#### [TASK SET]
• A. Reproduce every line of the records word for word, leaving out the pictures.
• B. Continue the text about recommended romance novels from the point where it stops.

#### [DOCUMENT TEXT]
____________

I never did receive a response, let alone a request for a list of kick-ass romances that demonstrate the breath and depth of what’s happening in the genre today, but if I had, this is what I would have provided.
- The Iron Duke, Meljean Brook, steampunk
- Welcome to Temptation, Jennifer Cruise, contemporary
- Written on Your Skin, Meredith Duran, historical
- A Lady Awakened, Cecilia Grant, historical
- Glitterland, Alexis Hall, contemporary/GLBT
- Something About You, Julie James, contemporary
- The Winter Sea, Susanna Kearsley, strong romantic elements
- The Lotus Palace, Jeannie Lin, historical
- The Siren, Tiffany Reisz, contemporary/erotica
- Snowfall, Mary Ann Rivers, contemporary
- Private Arrangements, Sherry Thomas, historical
Love it!
Thank you!
Brilliant response. And your list is awesome. I would add Duran’s A Lady’s Lesson in Scandal, Lin’s Jade Temptress, and of course, Grant’s entire Blackshear trilogy. ;)

____________

#### [SOURCE INFORMATION]
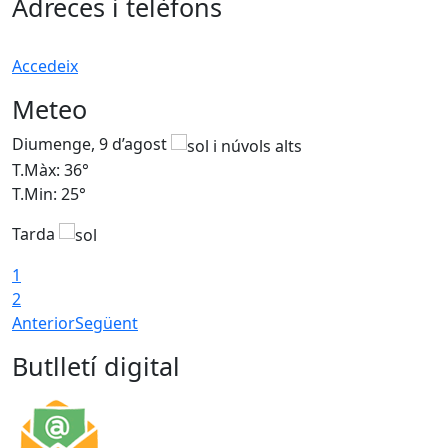
Adreces i telèfons
Accedeix
Meteo
Diumenge, 9 d’agost
D
T.Màx: 36°
T
T.Min: 25°
T
Tarda
T
1
2
Anterior
Següent
Butlletí digital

____________

#### [ANSWERS TO THIS EXERCISE]
• A.
Adreces i telèfons
Accedeix
Meteo
Diumenge, 9 d’agost
D
T.Màx: 36°
T
T.Min: 25°
T
Tarda
T
1
2
Anterior
Següent
Butlletí digital

• B.
Really, anything by any of these authors would fit. But since I was working off a list I put together to convert a friend, I wanted to provide some specific titles.
Loretta Chase, Tessa Dare, and Courtney Milan belong on here too, but I didn’t want it to get overwhelmed with historicals.
loved this response; logical and spirited, you go girl!!!
Thank you!
I love this, and… sometimes it’s OK to feed the trolls, because silence can be stifling.
Thank you! It was so aggravating.
I loved your post on violence and sexism. I’m behind on commenting, but it feels like a watershed moment. Let’s talk. Let’s act.